Keywords: epistasis,genotype-phenotype,genetics,genomics,bioinformatics
Author-email: Luis Perez <lperezmo@users.noreply.github.com>
License: Unlicense
Requires-Python: >=3.10
Description-Content-Type: text/markdown; charset=UTF-8; variant=GFM
Project-URL: Homepage, https://github.com/lperezmo/epistasis-v2
Project-URL: Issues, https://github.com/lperezmo/epistasis-v2/issues
Project-URL: Repository, https://github.com/lperezmo/epistasis-v2

# epistasis-v2

High-performance Python library for fitting high-order epistatic interactions in genotype-phenotype maps. A clean-break rewrite of [harmslab/epistasis](https://github.com/harmslab/epistasis).
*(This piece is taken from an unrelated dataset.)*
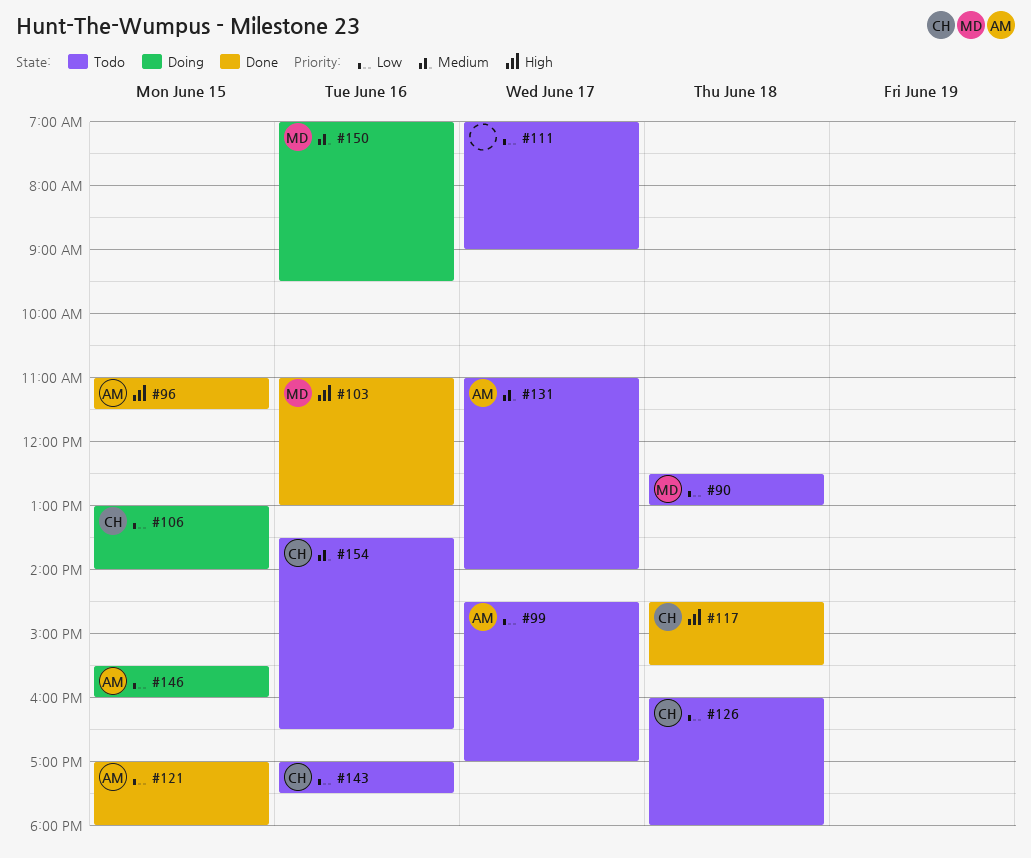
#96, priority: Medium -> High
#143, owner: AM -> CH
**Status: alpha.** Phase 1 port complete; Phase 2 Rust kernel and Phase 3 FWHT / sparse paths still to come.

## What changed from v1

- Rust hot-path kernels via PyO3 (`epistasis._core`) instead of a shipped Cython `.c` blob.
- `uv` + `maturin` build. `pyproject.toml` only; no `setup.py`.
- Python 3.10 through 3.13. Older interpreters dropped.
- Type hints on the public API; `mypy --strict` in CI.
- Composition over `@use_sklearn` MRO injection. Concrete models hold an sklearn estimator as an attribute and forward calls explicitly, which unlocks modern sklearn (>=1.2) that broke the v1 trick when `normalize=` was removed.
- Walsh-Hadamard fast-path for Hadamard-encoded OLS fits (Phase 3, not yet landed).
- Sparse design matrix path for Lasso / ElasticNet at high order (Phase 3).
- Coordinated rewrite of the [gpmap](https://github.com/harmslab/gpmap) dependency as [gpmap-v2](https://github.com/lperezmo/gpmap-v2). Consumes `binary_packed` (uint8 2D) and `encoding_table` with `site_index` instead of the deprecated `genotype_index`.
- No backward compatibility with v1. Pin the v1 package if you need that behavior.

## Repository layout

```
epistasis-v2/
├── pyproject.toml          uv + maturin build, ruff + mypy + pytest config
├── Cargo.toml              Rust workspace
├── python/epistasis/       Python source (installed as `epistasis`)
├── crates/epistasis-core/  Rust crate, exposed as `epistasis._core`
├── tests/                  pytest suite
├── benches/                pytest-benchmark + criterion (Phase 2+)
├── docs/                   Sphinx docs (Phase 5)
├── .github/workflows/      CI (lint, test, matrix) + release (semantic-release, maturin wheels, PyPI OIDC)
├── CHANGELOG.md            generated by python-semantic-release
└── CONTRIBUTING.md         commit conventions, dev workflow
```

## Installation (dev)

Requires Python >= 3.10 and a Rust toolchain. `gpmap-v2` is pulled from PyPI.

```bash
uv sync
uv run maturin develop --release
uv run pytest
```

For lint and type-check:

```bash
uv run ruff check .
uv run ruff format --check .
uv run mypy python/epistasis
```

## Current progress

Phase 0 (scaffold) and Phase 1 (port) complete.

Ported modules:

- `epistasis.mapping` (sites, coefficients, `EpistasisMap`)
- `epistasis.matrix` (encoded vectors, design matrix, NumPy backend)
- `epistasis.exceptions` (`EpistasisError`, `XMatrixError`, `FittingError`)
- `epistasis.utils` (`genotypes_to_X`)
- `epistasis.models.base` (`AbstractEpistasisModel`, `EpistasisBaseModel`)
- `epistasis.models.linear` (`EpistasisLinearRegression` with analytic coefficient standard errors, `EpistasisRidge`, `EpistasisLasso`, `EpistasisElasticNet`)
- `epistasis.models.nonlinear` (`EpistasisNonlinearRegression`, `FunctionMinimizer`; `power` and `spline` variants deferred)
- `epistasis.models.classifiers` (`EpistasisLogisticRegression`; LDA, QDA, Gaussian Process, and GMM deferred)
- `epistasis.simulate` (`simulate_linear_gpm`, `simulate_random_linear_gpm`)
- `epistasis.stats` (Pearson, R^2, RMSD, SS residuals, AIC, `split_gpm`)
- `epistasis.validate` (`k_fold`, `holdout`)
- `epistasis.sampling.bayesian` (`BayesianSampler` via emcee 3)

Pending:

- Rust kernels for `build_model_matrix`, `encode_vectors`, FWHT fast path (Phase 2)
- Sparse design matrix path for Lasso / ElasticNet (Phase 3)
- `power.py` and `spline.py` nonlinear variants
- Remaining classifier implementations if demand surfaces
- ReadTheDocs build

## Contributing

See [CONTRIBUTING.md](CONTRIBUTING.md). Commits follow [Conventional Commits](https://www.conventionalcommits.org/); releases and the changelog are automated by `python-semantic-release`.

## License

Unlicense (public domain). See [UNLICENSE](UNLICENSE).